REQUEST: Starting at the line that contains "généralement des chambres spacieuses et", write out each line through the end of the data below, exactly as it stands. Skip any pictures.

Records drawn from a dataset:
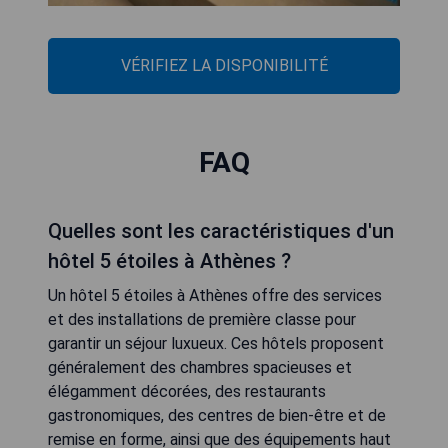
VÉRIFIEZ LA DISPONIBILITÉ
FAQ
Quelles sont les caractéristiques d'un
hôtel 5 étoiles à Athènes ?
Un hôtel 5 étoiles à Athènes offre des services
et des installations de première classe pour
garantir un séjour luxueux. Ces hôtels proposent
généralement des chambres spacieuses et
élégamment décorées, des restaurants
gastronomiques, des centres de bien-être et de
remise en forme, ainsi que des équipements haut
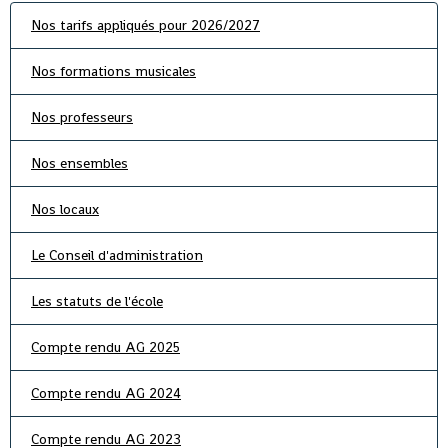
Nos tarifs appliqués pour 2026/2027
Nos formations musicales
Nos professeurs
Nos ensembles
Nos locaux
Le Conseil d'administration
Les statuts de l'école
Compte rendu AG 2025
Compte rendu AG 2024
Compte rendu AG 2023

SOLUTION:
généralement des chambres spacieuses et
élégamment décorées, des restaurants
gastronomiques, des centres de bien-être et de
remise en forme, ainsi que des équipements haut
Nos tarifs appliqués pour 2026/2027
Nos formations musicales
Nos professeurs
Nos ensembles
Nos locaux
Le Conseil d'administration
Les statuts de l'école
Compte rendu AG 2025
Compte rendu AG 2024
Compte rendu AG 2023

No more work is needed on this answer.